▶ **TASK REQUIREMENTS**
Copy the records exactly, leaving out every picture.

▶ **THE INPUT**
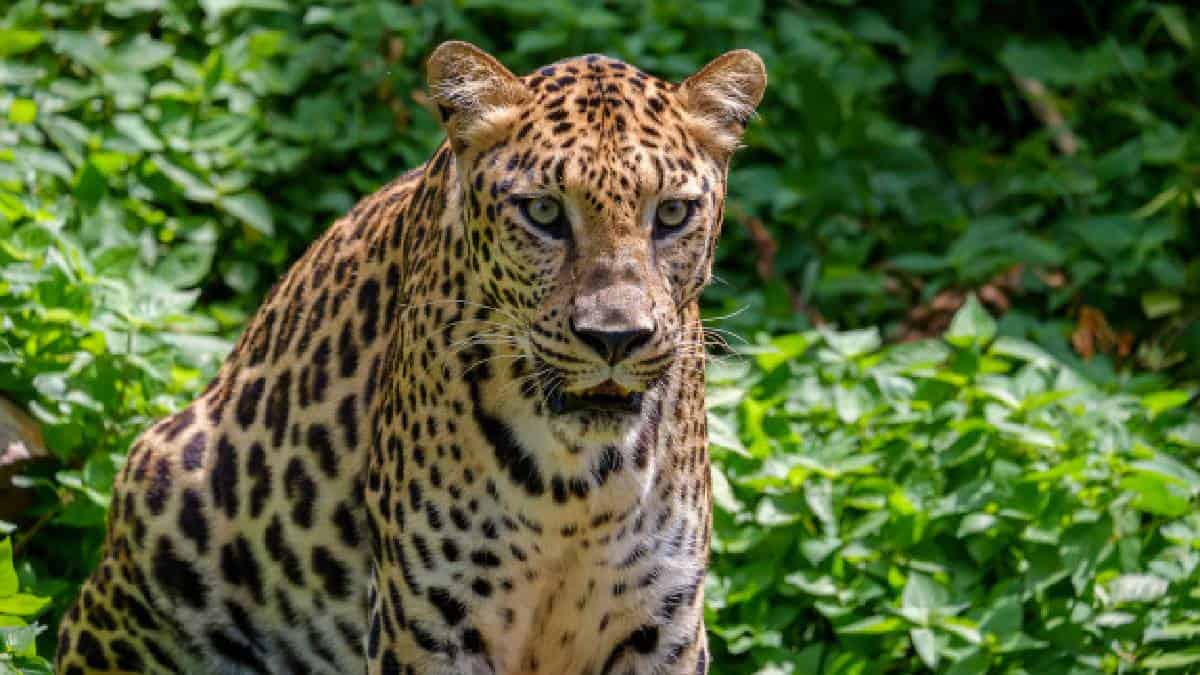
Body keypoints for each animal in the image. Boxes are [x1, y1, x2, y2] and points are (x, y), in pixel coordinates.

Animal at [54, 41, 766, 675]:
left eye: (671, 214)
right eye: (542, 211)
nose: (615, 338)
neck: (573, 491)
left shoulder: (663, 625)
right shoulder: (429, 624)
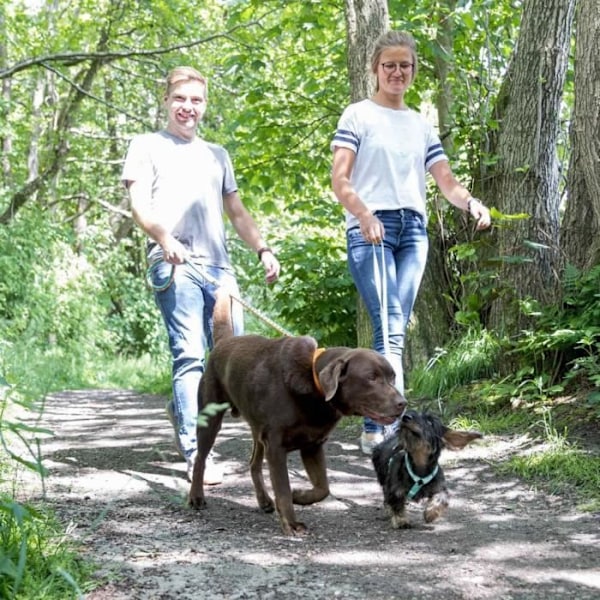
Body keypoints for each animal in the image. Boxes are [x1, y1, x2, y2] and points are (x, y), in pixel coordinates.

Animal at [190, 290, 406, 536]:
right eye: (371, 378)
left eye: (392, 378)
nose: (403, 403)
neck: (314, 387)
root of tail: (223, 342)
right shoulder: (276, 446)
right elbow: (283, 487)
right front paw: (291, 523)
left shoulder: (312, 445)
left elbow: (323, 487)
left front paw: (300, 496)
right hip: (211, 418)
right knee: (200, 458)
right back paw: (196, 497)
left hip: (257, 429)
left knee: (254, 464)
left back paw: (264, 500)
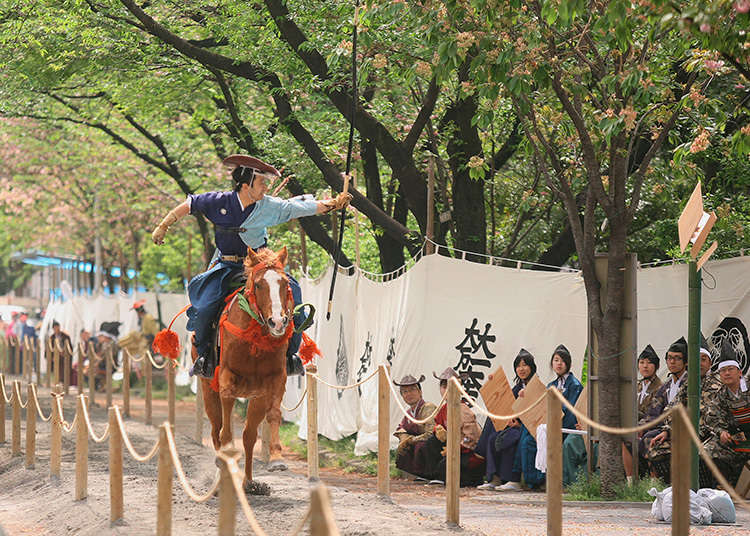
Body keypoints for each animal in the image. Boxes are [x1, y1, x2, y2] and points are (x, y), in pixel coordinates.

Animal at [197, 246, 294, 494]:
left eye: (284, 283)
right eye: (259, 284)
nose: (277, 322)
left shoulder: (276, 380)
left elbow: (274, 414)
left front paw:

▶ **SOLVED PROBLEM**
Body keypoints for each animal in the image. Boxes are [x1, y1, x2, y2] and points are (x, y), in pixel coordinates.

Animal at [54, 41, 766, 675]:
left eye: (671, 214)
right eye: (542, 211)
nose: (615, 338)
neck: (573, 491)
left shoulder: (663, 625)
right shoulder: (429, 624)
Body keypoints for each animal in the image. Boxes are [x1, y1, x2, y2] and points are (x, y), in pixel coordinates.

Animal at [190, 290, 406, 536]:
right eye: (371, 378)
left eye: (392, 378)
nose: (403, 403)
neck: (314, 387)
root of tail: (223, 342)
right shoulder: (276, 446)
right elbow: (283, 487)
right front paw: (291, 523)
left shoulder: (312, 445)
left elbow: (323, 487)
left front paw: (300, 496)
right hip: (211, 418)
right knee: (200, 458)
right back paw: (196, 497)
left hip: (257, 429)
left knee: (254, 464)
left back paw: (264, 500)
Body keypoints for each animal in the image. Boxes are [x1, y1, x2, y2] and points are (x, y), in pixel coordinates.

Animal at [197, 246, 294, 494]:
left eye: (284, 283)
right eye: (259, 284)
nose: (277, 322)
left shoulder: (276, 380)
left elbow: (274, 414)
left front paw:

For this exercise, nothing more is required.